Excerpted records:
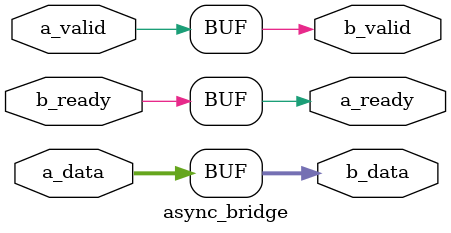
<source format=sv>
module async_bridge #(parameter WIDTH=16) (
    input [WIDTH-1:0] a_data,
    input a_valid, b_ready,
    output [WIDTH-1:0] b_data,
    output a_ready, b_valid
);
    assign b_data = a_data;
    assign b_valid = a_valid;
    assign a_ready = b_ready;
endmodule
</source>
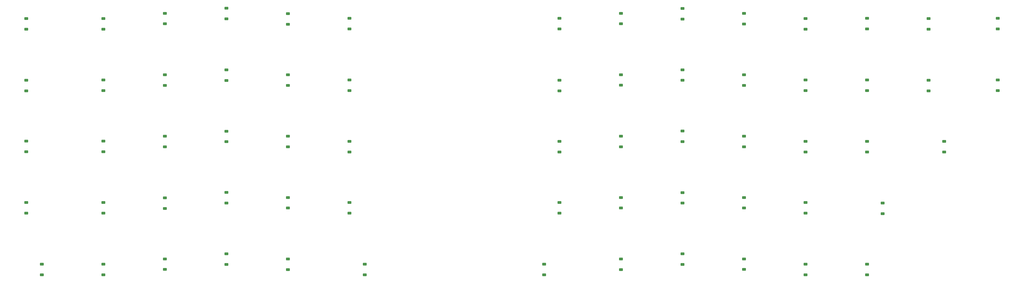
<source format=gbp>
G04 #@! TF.GenerationSoftware,KiCad,Pcbnew,8.0.2*
G04 #@! TF.CreationDate,2024-05-24T11:31:22+03:00*
G04 #@! TF.ProjectId,ratless65,7261746c-6573-4733-9635-2e6b69636164,rev?*
G04 #@! TF.SameCoordinates,Original*
G04 #@! TF.FileFunction,Paste,Bot*
G04 #@! TF.FilePolarity,Positive*
%FSLAX46Y46*%
G04 Gerber Fmt 4.6, Leading zero omitted, Abs format (unit mm)*
G04 Created by KiCad (PCBNEW 8.0.2) date 2024-05-24 11:31:22*
%MOMM*%
%LPD*%
G01*
G04 APERTURE LIST*
G04 Aperture macros list*
%AMRoundRect*
0 Rectangle with rounded corners*
0 $1 Rounding radius*
0 $2 $3 $4 $5 $6 $7 $8 $9 X,Y pos of 4 corners*
0 Add a 4 corners polygon primitive as box body*
4,1,4,$2,$3,$4,$5,$6,$7,$8,$9,$2,$3,0*
0 Add four circle primitives for the rounded corners*
1,1,$1+$1,$2,$3*
1,1,$1+$1,$4,$5*
1,1,$1+$1,$6,$7*
1,1,$1+$1,$8,$9*
0 Add four rect primitives between the rounded corners*
20,1,$1+$1,$2,$3,$4,$5,0*
20,1,$1+$1,$4,$5,$6,$7,0*
20,1,$1+$1,$6,$7,$8,$9,0*
20,1,$1+$1,$8,$9,$2,$3,0*%
G04 Aperture macros list end*
%ADD10RoundRect,0.225000X0.375000X-0.225000X0.375000X0.225000X-0.375000X0.225000X-0.375000X-0.225000X0*%
G04 APERTURE END LIST*
D10*
X320675000Y-66006250D03*
X320675000Y-62706250D03*
X41275000Y-103981250D03*
X41275000Y-100681250D03*
X306387500Y-104106250D03*
X306387500Y-100806250D03*
X225425000Y-45243750D03*
X225425000Y-41943750D03*
X65087500Y-123093750D03*
X65087500Y-119793750D03*
X84137500Y-45243750D03*
X84137500Y-41943750D03*
X103187500Y-62831250D03*
X103187500Y-59531250D03*
X103187500Y-43656250D03*
X103187500Y-40356250D03*
X84137500Y-121443750D03*
X84137500Y-118143750D03*
X244475000Y-81756250D03*
X244475000Y-78456250D03*
X103187500Y-100806250D03*
X103187500Y-97506250D03*
X263525000Y-83406250D03*
X263525000Y-80106250D03*
X225425000Y-102393750D03*
X225425000Y-99093750D03*
X41275000Y-66006250D03*
X41275000Y-62706250D03*
X206375000Y-103981250D03*
X206375000Y-100681250D03*
X141287500Y-103981250D03*
X141287500Y-100681250D03*
X141287500Y-46831250D03*
X141287500Y-43531250D03*
X84137500Y-102518750D03*
X84137500Y-99218750D03*
X84137500Y-83406250D03*
X84137500Y-80106250D03*
X122237500Y-121506250D03*
X122237500Y-118206250D03*
X41275000Y-46893750D03*
X41275000Y-43593750D03*
X301625000Y-65943750D03*
X301625000Y-62643750D03*
X65087500Y-46893750D03*
X65087500Y-43593750D03*
X206375000Y-66006250D03*
X206375000Y-62706250D03*
X103187500Y-81818750D03*
X103187500Y-78518750D03*
X225425000Y-64293750D03*
X225425000Y-60993750D03*
X103187500Y-119856250D03*
X103187500Y-116556250D03*
X244475000Y-119856250D03*
X244475000Y-116556250D03*
X84137500Y-64356250D03*
X84137500Y-61056250D03*
X263525000Y-64356250D03*
X263525000Y-61056250D03*
X282575000Y-123093750D03*
X282575000Y-119793750D03*
X206375000Y-84993750D03*
X206375000Y-81693750D03*
X263525000Y-121443750D03*
X263525000Y-118143750D03*
X206375000Y-46831250D03*
X206375000Y-43531250D03*
X225425000Y-121506250D03*
X225425000Y-118206250D03*
X201612500Y-123093750D03*
X201612500Y-119793750D03*
X141287500Y-65943750D03*
X141287500Y-62643750D03*
X263525000Y-102393750D03*
X263525000Y-99093750D03*
X65087500Y-103981250D03*
X65087500Y-100681250D03*
X301625000Y-123093750D03*
X301625000Y-119793750D03*
X146050000Y-123093750D03*
X146050000Y-119793750D03*
X263525000Y-45306250D03*
X263525000Y-42006250D03*
X122237500Y-45368750D03*
X122237500Y-42068750D03*
X244475000Y-62768750D03*
X244475000Y-59468750D03*
X282575000Y-65943750D03*
X282575000Y-62643750D03*
X301625000Y-46831250D03*
X301625000Y-43531250D03*
X320675000Y-46893750D03*
X320675000Y-43593750D03*
X65087500Y-65943750D03*
X65087500Y-62643750D03*
X122237500Y-64356250D03*
X122237500Y-61056250D03*
X325437500Y-84993750D03*
X325437500Y-81693750D03*
X141287500Y-84993750D03*
X141287500Y-81693750D03*
X122237500Y-102393750D03*
X122237500Y-99093750D03*
X282575000Y-103981250D03*
X282575000Y-100681250D03*
X225425000Y-83406250D03*
X225425000Y-80106250D03*
X342106250Y-65943750D03*
X342106250Y-62643750D03*
X65087500Y-84931250D03*
X65087500Y-81631250D03*
X244475000Y-43781250D03*
X244475000Y-40481250D03*
X282575000Y-46893750D03*
X282575000Y-43593750D03*
X41275000Y-84931250D03*
X41275000Y-81631250D03*
X122237500Y-83406250D03*
X122237500Y-80106250D03*
X244475000Y-100868750D03*
X244475000Y-97568750D03*
X301625000Y-84993750D03*
X301625000Y-81693750D03*
X46037500Y-123093750D03*
X46037500Y-119793750D03*
X342106250Y-46831250D03*
X342106250Y-43531250D03*
X282575000Y-84993750D03*
X282575000Y-81693750D03*
M02*

</source>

Job: The whole listing above should be restated word for word, minus any images.

Solution for this exercise:
<source format=sv>
module async_bridge #(parameter WIDTH=16) (
    input [WIDTH-1:0] a_data,
    input a_valid, b_ready,
    output [WIDTH-1:0] b_data,
    output a_ready, b_valid
);
    assign b_data = a_data;
    assign b_valid = a_valid;
    assign a_ready = b_ready;
endmodule
</source>
<source format=gbp>
G04 #@! TF.GenerationSoftware,KiCad,Pcbnew,8.0.2*
G04 #@! TF.CreationDate,2024-05-24T11:31:22+03:00*
G04 #@! TF.ProjectId,ratless65,7261746c-6573-4733-9635-2e6b69636164,rev?*
G04 #@! TF.SameCoordinates,Original*
G04 #@! TF.FileFunction,Paste,Bot*
G04 #@! TF.FilePolarity,Positive*
%FSLAX46Y46*%
G04 Gerber Fmt 4.6, Leading zero omitted, Abs format (unit mm)*
G04 Created by KiCad (PCBNEW 8.0.2) date 2024-05-24 11:31:22*
%MOMM*%
%LPD*%
G01*
G04 APERTURE LIST*
G04 Aperture macros list*
%AMRoundRect*
0 Rectangle with rounded corners*
0 $1 Rounding radius*
0 $2 $3 $4 $5 $6 $7 $8 $9 X,Y pos of 4 corners*
0 Add a 4 corners polygon primitive as box body*
4,1,4,$2,$3,$4,$5,$6,$7,$8,$9,$2,$3,0*
0 Add four circle primitives for the rounded corners*
1,1,$1+$1,$2,$3*
1,1,$1+$1,$4,$5*
1,1,$1+$1,$6,$7*
1,1,$1+$1,$8,$9*
0 Add four rect primitives between the rounded corners*
20,1,$1+$1,$2,$3,$4,$5,0*
20,1,$1+$1,$4,$5,$6,$7,0*
20,1,$1+$1,$6,$7,$8,$9,0*
20,1,$1+$1,$8,$9,$2,$3,0*%
G04 Aperture macros list end*
%ADD10RoundRect,0.225000X0.375000X-0.225000X0.375000X0.225000X-0.375000X0.225000X-0.375000X-0.225000X0*%
G04 APERTURE END LIST*
D10*
X320675000Y-66006250D03*
X320675000Y-62706250D03*
X41275000Y-103981250D03*
X41275000Y-100681250D03*
X306387500Y-104106250D03*
X306387500Y-100806250D03*
X225425000Y-45243750D03*
X225425000Y-41943750D03*
X65087500Y-123093750D03*
X65087500Y-119793750D03*
X84137500Y-45243750D03*
X84137500Y-41943750D03*
X103187500Y-62831250D03*
X103187500Y-59531250D03*
X103187500Y-43656250D03*
X103187500Y-40356250D03*
X84137500Y-121443750D03*
X84137500Y-118143750D03*
X244475000Y-81756250D03*
X244475000Y-78456250D03*
X103187500Y-100806250D03*
X103187500Y-97506250D03*
X263525000Y-83406250D03*
X263525000Y-80106250D03*
X225425000Y-102393750D03*
X225425000Y-99093750D03*
X41275000Y-66006250D03*
X41275000Y-62706250D03*
X206375000Y-103981250D03*
X206375000Y-100681250D03*
X141287500Y-103981250D03*
X141287500Y-100681250D03*
X141287500Y-46831250D03*
X141287500Y-43531250D03*
X84137500Y-102518750D03*
X84137500Y-99218750D03*
X84137500Y-83406250D03*
X84137500Y-80106250D03*
X122237500Y-121506250D03*
X122237500Y-118206250D03*
X41275000Y-46893750D03*
X41275000Y-43593750D03*
X301625000Y-65943750D03*
X301625000Y-62643750D03*
X65087500Y-46893750D03*
X65087500Y-43593750D03*
X206375000Y-66006250D03*
X206375000Y-62706250D03*
X103187500Y-81818750D03*
X103187500Y-78518750D03*
X225425000Y-64293750D03*
X225425000Y-60993750D03*
X103187500Y-119856250D03*
X103187500Y-116556250D03*
X244475000Y-119856250D03*
X244475000Y-116556250D03*
X84137500Y-64356250D03*
X84137500Y-61056250D03*
X263525000Y-64356250D03*
X263525000Y-61056250D03*
X282575000Y-123093750D03*
X282575000Y-119793750D03*
X206375000Y-84993750D03*
X206375000Y-81693750D03*
X263525000Y-121443750D03*
X263525000Y-118143750D03*
X206375000Y-46831250D03*
X206375000Y-43531250D03*
X225425000Y-121506250D03*
X225425000Y-118206250D03*
X201612500Y-123093750D03*
X201612500Y-119793750D03*
X141287500Y-65943750D03*
X141287500Y-62643750D03*
X263525000Y-102393750D03*
X263525000Y-99093750D03*
X65087500Y-103981250D03*
X65087500Y-100681250D03*
X301625000Y-123093750D03*
X301625000Y-119793750D03*
X146050000Y-123093750D03*
X146050000Y-119793750D03*
X263525000Y-45306250D03*
X263525000Y-42006250D03*
X122237500Y-45368750D03*
X122237500Y-42068750D03*
X244475000Y-62768750D03*
X244475000Y-59468750D03*
X282575000Y-65943750D03*
X282575000Y-62643750D03*
X301625000Y-46831250D03*
X301625000Y-43531250D03*
X320675000Y-46893750D03*
X320675000Y-43593750D03*
X65087500Y-65943750D03*
X65087500Y-62643750D03*
X122237500Y-64356250D03*
X122237500Y-61056250D03*
X325437500Y-84993750D03*
X325437500Y-81693750D03*
X141287500Y-84993750D03*
X141287500Y-81693750D03*
X122237500Y-102393750D03*
X122237500Y-99093750D03*
X282575000Y-103981250D03*
X282575000Y-100681250D03*
X225425000Y-83406250D03*
X225425000Y-80106250D03*
X342106250Y-65943750D03*
X342106250Y-62643750D03*
X65087500Y-84931250D03*
X65087500Y-81631250D03*
X244475000Y-43781250D03*
X244475000Y-40481250D03*
X282575000Y-46893750D03*
X282575000Y-43593750D03*
X41275000Y-84931250D03*
X41275000Y-81631250D03*
X122237500Y-83406250D03*
X122237500Y-80106250D03*
X244475000Y-100868750D03*
X244475000Y-97568750D03*
X301625000Y-84993750D03*
X301625000Y-81693750D03*
X46037500Y-123093750D03*
X46037500Y-119793750D03*
X342106250Y-46831250D03*
X342106250Y-43531250D03*
X282575000Y-84993750D03*
X282575000Y-81693750D03*
M02*

</source>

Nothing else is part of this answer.